Aku mendesah kesal. Waktuku tidak banyak. "Itu preman yang kemarin, dia bawa pisau. Target ditodong di kamar mandi, aku ngelempar pisau dari bawah bilik. Jangan liat aku kayak aku idiot. Aku pake sarung tangan."

"Sejak kapan sidik jari bisa nembus sarung tangan?"

"Aku nggak pake sarung tangan waktu pura-pura ngegeledah tas di depan target utama." Tanpa menunggu jawaban, aku pun segera lari ke atas, tak sabar menjadi Eva, berlagak polos dan duduk manis di pangkuan Nicholas.

Saat aku sampai di meja pesanan Nina, Nicholas sedang duduk sendirian. Matanya terpejam, setengah sadar, namun langsung terbuka lebar begitu mengenaliku. Tangannya menarikku kasar, memaksaku duduk di sampingnya.

"Kamu dari mana?"

"The dance floor."

Refleks, tanganku terulur untuk mengambil segelas minum di meja. Beberapa sisipan tidak akan membuatku mabuk, kan? Lagi pula, rasanya aku akan tetap sadar sampai esok hari, mengingat masa depanku kini di ujung tanduk. Sekarang merupakan satu-satunya waktu yang kumiliki untuk menenangkan diri. Mereka tidak mungkin menutup mall, terutama jika Jenderal Eko Karnavian tidak mau berita anaknya membunuh orang lain diendus oleh media. Maka langkah paling efektif adalah tetap berbaur, selagi Ganesha menyembunyikan barang-barangku ke tempat aman.

Kejadian pagi ini merupakan bukti nyata bahwa aku sama sekali belum kompeten menjadi agen intelijen. Teledor, bodoh, dan tidak berpikir panjang. Sekolah pasti akan malu.
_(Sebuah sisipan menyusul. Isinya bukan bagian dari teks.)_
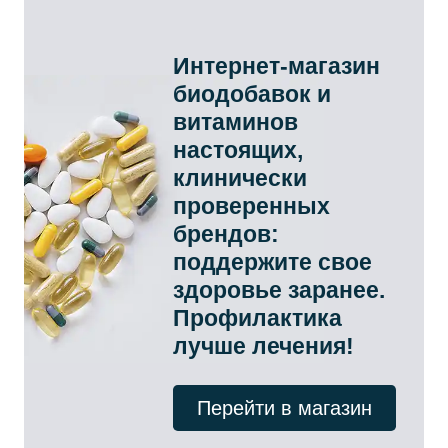
Интернет-магазин
биодобавок и
витаминов
настоящих,
клинически
проверенных
брендов:
поддержите свое
здоровье заранее.
Профилактика
лучше лечения!
Перейти в магазин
Mana ada didikan mereka yang baru sadar bahwa sidik jarinya kemungkinan tertinggal sesaat setelah pisau itu terdorong keluar dan tidak bisa diambil lagi? Mana mungkin mereka mau bertanggungjawab atas agen yang melakukan kesalahan sedemikian fatalnya, ia bukan hanya mengancam identitas dirinya namun juga seluruh detail operasi? Mana bisa aku punya masa depan di dunia intelijen kalau pada kesempatan pertama saja, aku sudah gagal dengan spektakuler?